Shanna Jackson, PhD, LPC, CPCS


Engaging in the process of psychotherapy invites you to become more self-aware. This heightened awareness can inspire and encourage you to seek changes in your relationship with yourself and others. This experience offers insight into patterns that can contribute to your sense of self, contentment, and wellbeing. Whether focusing on a specific issue or a long-standing pattern, committing the time and space for self-exploration can be a powerful experience as a therapist shares in tending to your needs.

I have always been interested in how people become who they are—how life’s pain, challenges, accomplishments, and expectations form someone.  I join in collaboration with my clients to better understand past and present experiences and how they currently affect life options, choices, and decisions. As a therapist, I draw upon clients’ emotional, mental, physical, and spiritual resilience to support healing and engagement in life. I practice from an integrative and holistic approach, drawing from multiple psychological models. I value working collaboratively with clients’ other health care providers who offer conventional or complementary/alternative care.

My Experience and Training

I have been in private practice since 2004, offering psychotherapy and counseling to adults with a wide range of issues, from personal growth to transitional stressors to chronic psychological concerns. Previous to private practice, I worked with adults, adolescents, and children in outpatient and residential facilities focusing on anxiety and depression, women’s issues, family systems, addiction, and severe and persistent mental health challenges. I have had extensive psychotherapy training with an emphasis on trauma recovery, posttraumatic stress disorder (PTSD), attachment issues, and mindfulness. In addition, I was raised by parents, a neurologist and psychotherapist, who understood and practiced holistic, integrative care both professionally and personally.

Focus of graduate and doctoral research projects:  

  • Assessing stress and perception of coping resources for lifestyle management in adults 
  • Teaching empathic and pro-social behaviors to children
  • Developing support groups to decrease stress in women during pregnancy
  • Dissertation topic: Exploring the empathic process, self-care, and vicarious trauma in psychotherapists and other helping professionals
  • Poster presentation award for dissertation, Fielding Graduate University, 2013
  • Jackson, S. D. (2014). When do reference points mitigate vicarious trauma in psychotherapists working with adult survivors of childhood abuse? In S.L. Hatcher et al (Eds.)  [Fielding Monograph Series]. The Psychotherapy Relationship: Cultural Influences, 2, 107-142.

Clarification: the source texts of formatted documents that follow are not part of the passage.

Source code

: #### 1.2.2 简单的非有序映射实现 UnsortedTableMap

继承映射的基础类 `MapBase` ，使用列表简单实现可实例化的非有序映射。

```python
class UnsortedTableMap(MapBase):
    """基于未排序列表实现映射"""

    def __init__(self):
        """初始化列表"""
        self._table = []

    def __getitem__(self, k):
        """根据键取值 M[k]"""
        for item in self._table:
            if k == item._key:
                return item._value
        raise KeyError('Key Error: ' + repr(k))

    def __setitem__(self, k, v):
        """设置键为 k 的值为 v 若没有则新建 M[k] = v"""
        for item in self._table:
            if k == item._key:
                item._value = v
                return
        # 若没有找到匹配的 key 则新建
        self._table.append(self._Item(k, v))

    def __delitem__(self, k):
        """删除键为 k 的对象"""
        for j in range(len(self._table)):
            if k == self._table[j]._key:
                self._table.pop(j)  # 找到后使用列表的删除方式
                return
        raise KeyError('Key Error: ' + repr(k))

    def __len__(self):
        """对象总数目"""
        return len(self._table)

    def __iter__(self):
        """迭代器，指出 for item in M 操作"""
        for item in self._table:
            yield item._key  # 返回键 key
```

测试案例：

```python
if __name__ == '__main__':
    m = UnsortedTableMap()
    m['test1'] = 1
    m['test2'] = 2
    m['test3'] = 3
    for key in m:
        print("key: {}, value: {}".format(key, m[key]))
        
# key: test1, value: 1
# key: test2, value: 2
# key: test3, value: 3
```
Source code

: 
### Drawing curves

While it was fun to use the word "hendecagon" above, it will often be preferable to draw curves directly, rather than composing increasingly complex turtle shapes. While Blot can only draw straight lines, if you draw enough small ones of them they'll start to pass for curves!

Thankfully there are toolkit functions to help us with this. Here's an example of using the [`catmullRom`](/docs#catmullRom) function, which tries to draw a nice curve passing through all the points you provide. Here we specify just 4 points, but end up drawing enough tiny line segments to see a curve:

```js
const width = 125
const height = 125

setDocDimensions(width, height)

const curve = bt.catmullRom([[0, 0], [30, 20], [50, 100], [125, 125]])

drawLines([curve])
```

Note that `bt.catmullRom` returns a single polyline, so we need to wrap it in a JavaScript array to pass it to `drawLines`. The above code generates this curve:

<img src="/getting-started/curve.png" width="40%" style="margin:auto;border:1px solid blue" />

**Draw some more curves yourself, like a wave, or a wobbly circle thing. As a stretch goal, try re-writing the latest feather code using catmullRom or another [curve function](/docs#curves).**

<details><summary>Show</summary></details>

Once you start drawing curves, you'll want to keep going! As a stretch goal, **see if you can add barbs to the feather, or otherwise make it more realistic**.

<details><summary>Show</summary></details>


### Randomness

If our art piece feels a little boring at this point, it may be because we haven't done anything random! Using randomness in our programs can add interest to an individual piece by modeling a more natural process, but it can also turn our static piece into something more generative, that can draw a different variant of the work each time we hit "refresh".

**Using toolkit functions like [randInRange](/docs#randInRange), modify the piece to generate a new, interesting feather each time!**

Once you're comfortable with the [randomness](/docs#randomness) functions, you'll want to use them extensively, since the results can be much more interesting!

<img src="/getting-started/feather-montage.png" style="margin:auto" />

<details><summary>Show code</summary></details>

I earned my undergraduate degree from Guilford College in Psychology, my graduate degree at Georgia State University in Professional Counseling (CACREP accredited), and my doctorate degree at Fielding Graduate University in Clinical Psychology (APA accredited). I am licensed in Georgia as a Clinical Psychologist (PSY #3943) and Professional Counselor (LPC #4052), and credentialed as a Certified Professional Counselors Supervisor (CPCS #443).

 Particular interests include:

  • Adult survivors of childhood trauma, abuse, and/or neglect
  • Fertility, pregnancy, postpartum, and parenting support
  • Loss and grief
  • Anxiety and depression
  • Life transitions
  • Relationship and intimacy issues
  • Diversity
  • Personal growth, including deep yearnings to explore unfulfilled dreams or parts of one’s life that feel incomplete, to explore creative energy, to explore spiritual connection, to explore what awakens or maintains aliveness, or to explore solely out of curiosity about one’s potential.

Women’s Psychotherapy Group

This ongoing group focuses on developing awareness about self and relationships. We explore any of life’s issues that impact the quality of daily living and balance—those that bring ease and difficulty. This group process offers participants an opportunity to work on individual issues while being supported by others, which encourages authenticity and healing. The sharing of honest and mindful feedback from the therapist and participants enables individuals to experience how one presents to others, which can help with better understanding of how one relates to and in the world. These insights and experiences can be a catalyst to changes in one’s life since many of life’s wounds are relational and heal through relationship.